Research Interests

1. System Support for Big Data Analytics and Machine Learning Applications

Big data analytics and machine learning applications are affecting the life of everyone. We are planning to work on the following aspects: (1) Improving the performance for these applications, since they may have different access patterns and different requirements. (2) Improving the debuggability of these applications, which will leverage our extensive experience of debugging. (3) Improving the adaptiveness, such as adapting to resource-limited environment.

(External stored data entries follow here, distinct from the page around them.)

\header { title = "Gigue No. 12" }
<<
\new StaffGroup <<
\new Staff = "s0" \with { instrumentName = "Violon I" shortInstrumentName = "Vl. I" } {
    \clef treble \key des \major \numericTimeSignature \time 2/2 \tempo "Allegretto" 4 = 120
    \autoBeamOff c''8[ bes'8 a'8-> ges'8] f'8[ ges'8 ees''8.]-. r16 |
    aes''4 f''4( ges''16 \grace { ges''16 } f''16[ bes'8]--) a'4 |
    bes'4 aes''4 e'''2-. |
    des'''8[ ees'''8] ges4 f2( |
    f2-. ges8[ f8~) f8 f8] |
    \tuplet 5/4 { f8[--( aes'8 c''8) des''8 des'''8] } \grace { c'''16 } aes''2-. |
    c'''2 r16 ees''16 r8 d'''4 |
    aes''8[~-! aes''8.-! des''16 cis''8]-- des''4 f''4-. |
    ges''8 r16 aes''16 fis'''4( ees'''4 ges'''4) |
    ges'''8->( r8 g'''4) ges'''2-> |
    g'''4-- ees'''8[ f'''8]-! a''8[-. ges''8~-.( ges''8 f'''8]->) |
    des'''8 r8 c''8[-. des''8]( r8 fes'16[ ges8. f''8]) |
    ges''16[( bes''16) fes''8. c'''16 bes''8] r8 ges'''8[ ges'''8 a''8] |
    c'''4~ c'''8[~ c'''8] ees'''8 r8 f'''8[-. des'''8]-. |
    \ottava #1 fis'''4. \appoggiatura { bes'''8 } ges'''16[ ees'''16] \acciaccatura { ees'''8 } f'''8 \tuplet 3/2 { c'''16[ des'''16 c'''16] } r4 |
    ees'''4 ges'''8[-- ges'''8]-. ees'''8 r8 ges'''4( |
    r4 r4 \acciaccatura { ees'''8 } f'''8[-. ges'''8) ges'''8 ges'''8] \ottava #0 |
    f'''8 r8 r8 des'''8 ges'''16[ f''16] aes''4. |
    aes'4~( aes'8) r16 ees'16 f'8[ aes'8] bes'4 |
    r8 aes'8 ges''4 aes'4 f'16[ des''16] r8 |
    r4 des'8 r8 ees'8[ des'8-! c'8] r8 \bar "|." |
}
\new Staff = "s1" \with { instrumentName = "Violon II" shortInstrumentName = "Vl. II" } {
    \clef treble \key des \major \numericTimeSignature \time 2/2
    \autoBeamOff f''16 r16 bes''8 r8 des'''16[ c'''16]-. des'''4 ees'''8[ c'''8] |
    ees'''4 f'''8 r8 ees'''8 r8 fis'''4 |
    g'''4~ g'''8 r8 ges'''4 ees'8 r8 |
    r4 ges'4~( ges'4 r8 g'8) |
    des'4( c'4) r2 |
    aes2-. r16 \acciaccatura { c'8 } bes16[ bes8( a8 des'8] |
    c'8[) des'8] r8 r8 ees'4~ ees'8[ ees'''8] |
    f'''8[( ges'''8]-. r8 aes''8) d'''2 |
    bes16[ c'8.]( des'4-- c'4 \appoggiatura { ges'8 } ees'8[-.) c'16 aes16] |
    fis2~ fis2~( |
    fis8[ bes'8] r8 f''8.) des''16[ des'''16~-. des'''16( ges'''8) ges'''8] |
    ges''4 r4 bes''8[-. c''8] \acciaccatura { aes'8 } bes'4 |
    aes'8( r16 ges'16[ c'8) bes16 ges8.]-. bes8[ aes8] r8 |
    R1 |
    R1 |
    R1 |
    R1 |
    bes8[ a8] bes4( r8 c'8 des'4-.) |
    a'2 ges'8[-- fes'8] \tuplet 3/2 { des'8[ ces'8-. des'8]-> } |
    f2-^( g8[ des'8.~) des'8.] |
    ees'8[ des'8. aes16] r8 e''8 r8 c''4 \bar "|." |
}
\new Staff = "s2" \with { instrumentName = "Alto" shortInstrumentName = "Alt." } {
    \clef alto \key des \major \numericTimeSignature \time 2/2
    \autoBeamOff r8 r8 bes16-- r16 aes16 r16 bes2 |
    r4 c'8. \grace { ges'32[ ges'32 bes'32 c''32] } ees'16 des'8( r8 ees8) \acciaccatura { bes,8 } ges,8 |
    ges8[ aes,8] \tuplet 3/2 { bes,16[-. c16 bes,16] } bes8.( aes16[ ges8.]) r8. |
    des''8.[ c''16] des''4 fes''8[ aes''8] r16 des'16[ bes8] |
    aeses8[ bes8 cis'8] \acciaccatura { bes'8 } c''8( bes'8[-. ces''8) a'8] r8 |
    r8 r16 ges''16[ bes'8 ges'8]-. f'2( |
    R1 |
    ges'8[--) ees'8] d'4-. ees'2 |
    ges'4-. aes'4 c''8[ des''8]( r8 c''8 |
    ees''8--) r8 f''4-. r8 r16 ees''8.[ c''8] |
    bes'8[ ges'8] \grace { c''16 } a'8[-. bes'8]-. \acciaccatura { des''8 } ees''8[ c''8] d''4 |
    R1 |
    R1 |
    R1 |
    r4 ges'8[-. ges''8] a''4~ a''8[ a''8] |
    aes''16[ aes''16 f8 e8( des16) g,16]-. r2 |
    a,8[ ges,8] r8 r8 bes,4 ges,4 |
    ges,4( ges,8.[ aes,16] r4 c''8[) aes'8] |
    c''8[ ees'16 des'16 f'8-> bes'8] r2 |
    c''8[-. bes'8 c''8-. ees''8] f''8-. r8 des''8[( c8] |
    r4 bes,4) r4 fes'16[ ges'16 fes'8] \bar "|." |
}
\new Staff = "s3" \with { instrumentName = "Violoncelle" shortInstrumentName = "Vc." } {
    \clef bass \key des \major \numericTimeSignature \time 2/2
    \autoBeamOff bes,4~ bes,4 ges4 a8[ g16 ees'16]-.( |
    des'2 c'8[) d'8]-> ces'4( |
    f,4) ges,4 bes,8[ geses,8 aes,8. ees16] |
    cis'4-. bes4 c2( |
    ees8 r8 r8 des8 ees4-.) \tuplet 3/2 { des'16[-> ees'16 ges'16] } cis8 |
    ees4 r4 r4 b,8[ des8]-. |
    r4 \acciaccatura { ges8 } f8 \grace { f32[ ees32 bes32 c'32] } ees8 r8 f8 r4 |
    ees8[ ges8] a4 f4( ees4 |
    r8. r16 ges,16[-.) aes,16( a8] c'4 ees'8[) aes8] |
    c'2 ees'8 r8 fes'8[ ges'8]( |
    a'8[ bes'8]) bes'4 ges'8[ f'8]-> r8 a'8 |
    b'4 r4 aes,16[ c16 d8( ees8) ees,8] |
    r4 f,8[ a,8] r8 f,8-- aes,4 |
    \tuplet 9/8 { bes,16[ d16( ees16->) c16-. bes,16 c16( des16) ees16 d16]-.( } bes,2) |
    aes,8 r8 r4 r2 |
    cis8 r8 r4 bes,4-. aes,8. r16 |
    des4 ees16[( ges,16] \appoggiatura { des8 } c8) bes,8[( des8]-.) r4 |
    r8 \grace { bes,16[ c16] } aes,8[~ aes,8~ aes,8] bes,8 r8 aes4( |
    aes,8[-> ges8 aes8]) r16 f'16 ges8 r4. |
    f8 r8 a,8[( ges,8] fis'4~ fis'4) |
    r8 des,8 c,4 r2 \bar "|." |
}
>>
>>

2. Automatic Failure Diagnosis and Prevention

We are designing systems that can automatically identify root causes of program failures, such as program crashes or program hangs. The designed systems will require no human involvement during the diagnosis, and no need for further confirmation (without false positives and presenting all relevant information). After that, some timing-related or spatial-related failures will be automatically prevented without restarting the faulty system. Therefore, there is no need to worry about the loss of data or security explots of faulty software.

3. Software Security

We will improve the software security by providing prevensive systems for in-production software. One example of this is buffer overflows. Currently, there is still no efficient mechanisms that could detect and prevent buffer overflows, and stop all security attacks caused by these vulnerabilities.

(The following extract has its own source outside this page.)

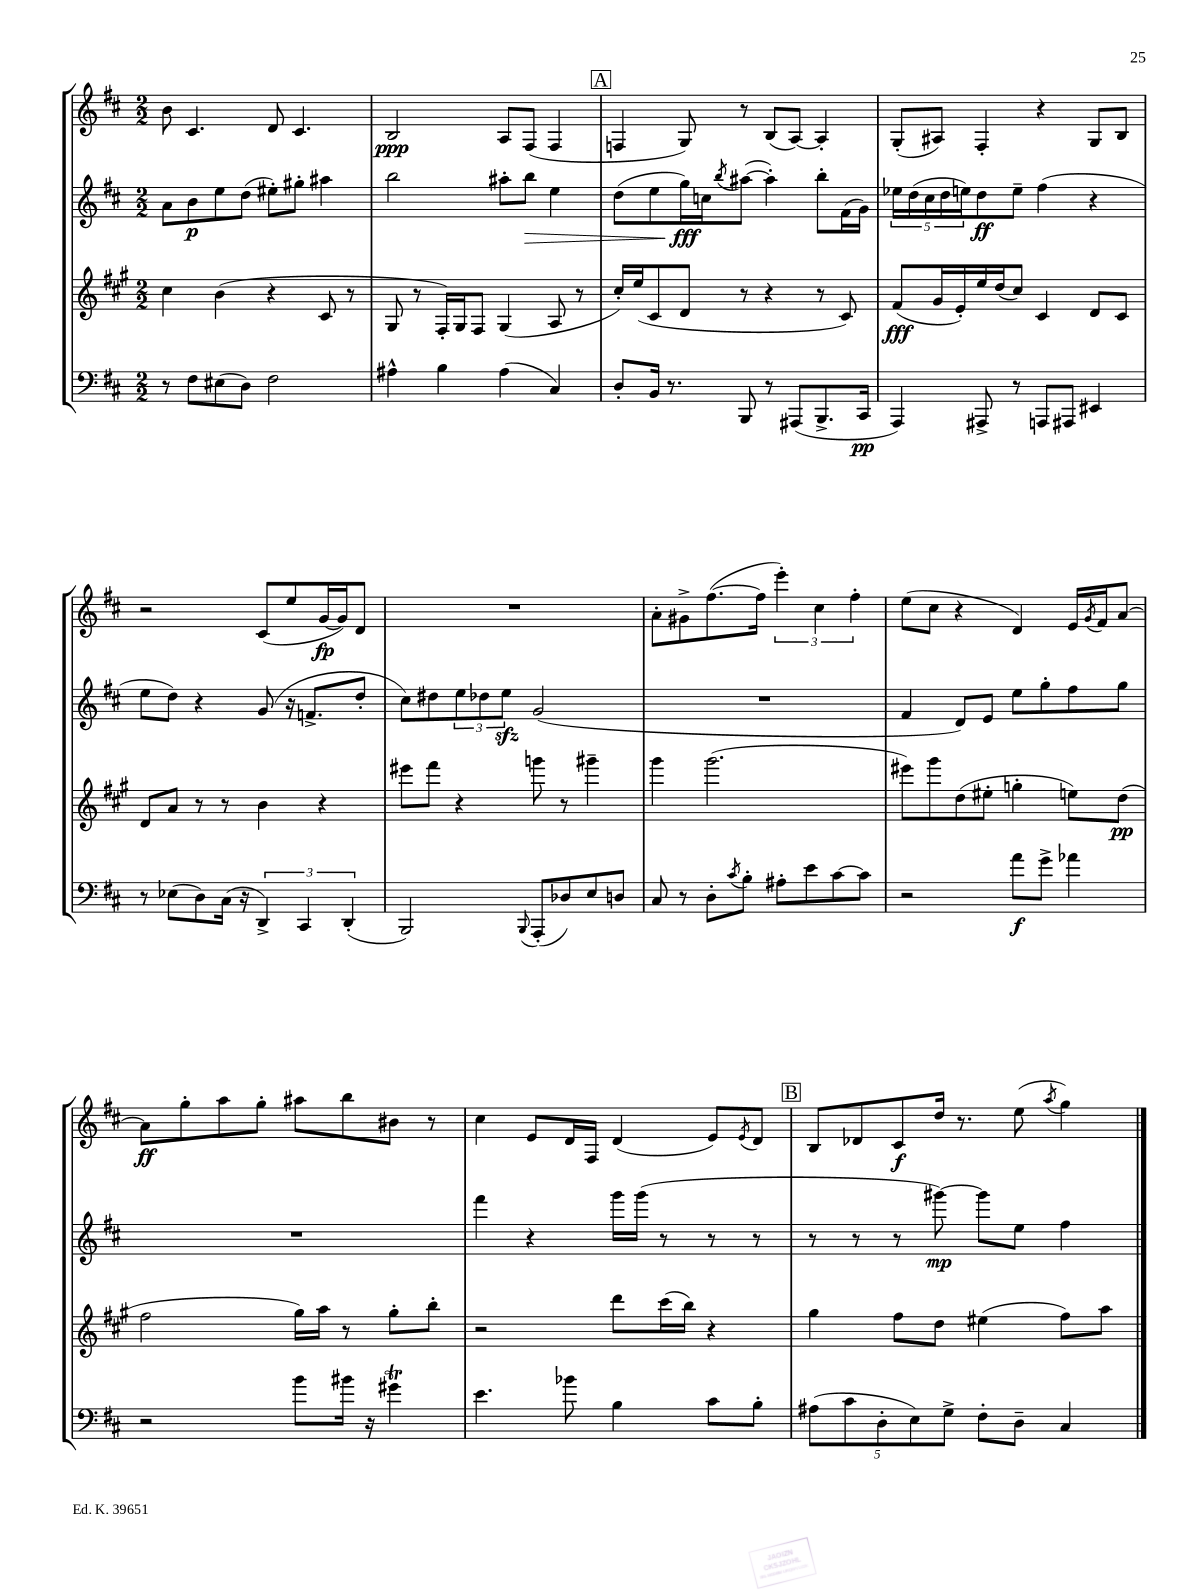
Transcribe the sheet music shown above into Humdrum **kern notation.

4. Full-stack Scalability Analysis

Modern computers leverage multi-core or many-core processors to accelerate parallel applications. Unfortunately, the speedup of these applications is typically far from ideal, due to some hidden scalability issues. Previous research mainly focuses on application code to identify scalability bottlenecks, neglecting the fact that the application code interacts with numerous external components, including memory allocator, third-party runtime libraries, and the operating system. Understanding and fixing scalability problems should hence go beyond application code and consider the whole software stack.

5. System Support for Heterogeneous Architecture

We are planning to provide system support for emerging hardware, such as Non-Uniform Memory Access (NUMA) architecture or the co-existence of DRAM and NVRAM (Non-Volatile Memory). For instance, we would like to reduce remote accesses for NUMA architecture, and we are working on improving the performance and wear-leveling of DRAM-NVRAM systems.

6. Mobile Computing and IoT Systems

We will work on the combination of mobile computing and IoT systems.

7. Other Topics

We are also working on other occasional projects, such as profilers, hang detection, identifying performance issues across many commits.